## PROBLEM TO SOLVE
Reproduce the whole listing, swapping every "common name" for "vernacular name" and leaving all else unchanged.

## DATA
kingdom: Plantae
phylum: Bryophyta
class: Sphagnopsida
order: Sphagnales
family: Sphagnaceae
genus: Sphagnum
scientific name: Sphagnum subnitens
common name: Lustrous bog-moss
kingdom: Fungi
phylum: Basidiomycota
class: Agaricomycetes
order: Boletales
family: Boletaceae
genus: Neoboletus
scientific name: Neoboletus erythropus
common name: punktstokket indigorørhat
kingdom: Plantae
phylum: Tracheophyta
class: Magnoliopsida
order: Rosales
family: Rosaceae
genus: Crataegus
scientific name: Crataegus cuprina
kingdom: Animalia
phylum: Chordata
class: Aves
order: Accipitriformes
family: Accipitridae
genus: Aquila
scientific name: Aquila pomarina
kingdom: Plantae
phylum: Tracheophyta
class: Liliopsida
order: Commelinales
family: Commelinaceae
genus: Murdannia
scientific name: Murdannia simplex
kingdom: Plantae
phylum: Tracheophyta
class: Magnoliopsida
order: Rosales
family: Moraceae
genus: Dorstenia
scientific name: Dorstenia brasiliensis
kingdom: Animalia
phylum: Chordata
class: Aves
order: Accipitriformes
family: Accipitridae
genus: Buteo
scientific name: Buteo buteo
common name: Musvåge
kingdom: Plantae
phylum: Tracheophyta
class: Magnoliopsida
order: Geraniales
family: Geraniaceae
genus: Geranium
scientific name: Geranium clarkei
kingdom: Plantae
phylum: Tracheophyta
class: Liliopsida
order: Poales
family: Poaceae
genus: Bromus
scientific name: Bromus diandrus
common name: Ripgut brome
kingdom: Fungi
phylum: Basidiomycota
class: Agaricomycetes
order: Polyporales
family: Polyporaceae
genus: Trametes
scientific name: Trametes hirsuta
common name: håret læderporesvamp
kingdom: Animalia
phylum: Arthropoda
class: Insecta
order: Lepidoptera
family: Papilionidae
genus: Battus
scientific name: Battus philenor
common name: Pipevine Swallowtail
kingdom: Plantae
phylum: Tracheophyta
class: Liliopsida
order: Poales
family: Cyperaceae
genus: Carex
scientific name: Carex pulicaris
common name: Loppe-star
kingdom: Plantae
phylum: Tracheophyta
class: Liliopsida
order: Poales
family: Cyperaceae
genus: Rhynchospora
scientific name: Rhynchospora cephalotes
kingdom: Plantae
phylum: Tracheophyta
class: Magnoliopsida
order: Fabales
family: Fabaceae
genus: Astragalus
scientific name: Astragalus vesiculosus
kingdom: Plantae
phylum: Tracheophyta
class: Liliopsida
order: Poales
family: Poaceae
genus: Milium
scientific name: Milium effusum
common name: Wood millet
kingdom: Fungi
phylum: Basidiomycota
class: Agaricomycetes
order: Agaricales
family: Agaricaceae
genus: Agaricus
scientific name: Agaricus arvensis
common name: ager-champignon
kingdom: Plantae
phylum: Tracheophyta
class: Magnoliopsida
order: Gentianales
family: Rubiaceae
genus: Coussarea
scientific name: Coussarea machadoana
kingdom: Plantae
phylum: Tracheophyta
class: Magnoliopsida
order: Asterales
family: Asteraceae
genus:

## EXERCISE RESPONSE
kingdom: Plantae
phylum: Bryophyta
class: Sphagnopsida
order: Sphagnales
family: Sphagnaceae
genus: Sphagnum
scientific name: Sphagnum subnitens
vernacular name: Lustrous bog-moss
kingdom: Fungi
phylum: Basidiomycota
class: Agaricomycetes
order: Boletales
family: Boletaceae
genus: Neoboletus
scientific name: Neoboletus erythropus
vernacular name: punktstokket indigorørhat
kingdom: Plantae
phylum: Tracheophyta
class: Magnoliopsida
order: Rosales
family: Rosaceae
genus: Crataegus
scientific name: Crataegus cuprina
kingdom: Animalia
phylum: Chordata
class: Aves
order: Accipitriformes
family: Accipitridae
genus: Aquila
scientific name: Aquila pomarina
kingdom: Plantae
phylum: Tracheophyta
class: Liliopsida
order: Commelinales
family: Commelinaceae
genus: Murdannia
scientific name: Murdannia simplex
kingdom: Plantae
phylum: Tracheophyta
class: Magnoliopsida
order: Rosales
family: Moraceae
genus: Dorstenia
scientific name: Dorstenia brasiliensis
kingdom: Animalia
phylum: Chordata
class: Aves
order: Accipitriformes
family: Accipitridae
genus: Buteo
scientific name: Buteo buteo
vernacular name: Musvåge
kingdom: Plantae
phylum: Tracheophyta
class: Magnoliopsida
order: Geraniales
family: Geraniaceae
genus: Geranium
scientific name: Geranium clarkei
kingdom: Plantae
phylum: Tracheophyta
class: Liliopsida
order: Poales
family: Poaceae
genus: Bromus
scientific name: Bromus diandrus
vernacular name: Ripgut brome
kingdom: Fungi
phylum: Basidiomycota
class: Agaricomycetes
order: Polyporales
family: Polyporaceae
genus: Trametes
scientific name: Trametes hirsuta
vernacular name: håret læderporesvamp
kingdom: Animalia
phylum: Arthropoda
class: Insecta
order: Lepidoptera
family: Papilionidae
genus: Battus
scientific name: Battus philenor
vernacular name: Pipevine Swallowtail
kingdom: Plantae
phylum: Tracheophyta
class: Liliopsida
order: Poales
family: Cyperaceae
genus: Carex
scientific name: Carex pulicaris
vernacular name: Loppe-star
kingdom: Plantae
phylum: Tracheophyta
class: Liliopsida
order: Poales
family: Cyperaceae
genus: Rhynchospora
scientific name: Rhynchospora cephalotes
kingdom: Plantae
phylum: Tracheophyta
class: Magnoliopsida
order: Fabales
family: Fabaceae
genus: Astragalus
scientific name: Astragalus vesiculosus
kingdom: Plantae
phylum: Tracheophyta
class: Liliopsida
order: Poales
family: Poaceae
genus: Milium
scientific name: Milium effusum
vernacular name: Wood millet
kingdom: Fungi
phylum: Basidiomycota
class: Agaricomycetes
order: Agaricales
family: Agaricaceae
genus: Agaricus
scientific name: Agaricus arvensis
vernacular name: ager-champignon
kingdom: Plantae
phylum: Tracheophyta
class: Magnoliopsida
order: Gentianales
family: Rubiaceae
genus: Coussarea
scientific name: Coussarea machadoana
kingdom: Plantae
phylum: Tracheophyta
class: Magnoliopsida
order: Asterales
family: Asteraceae
genus:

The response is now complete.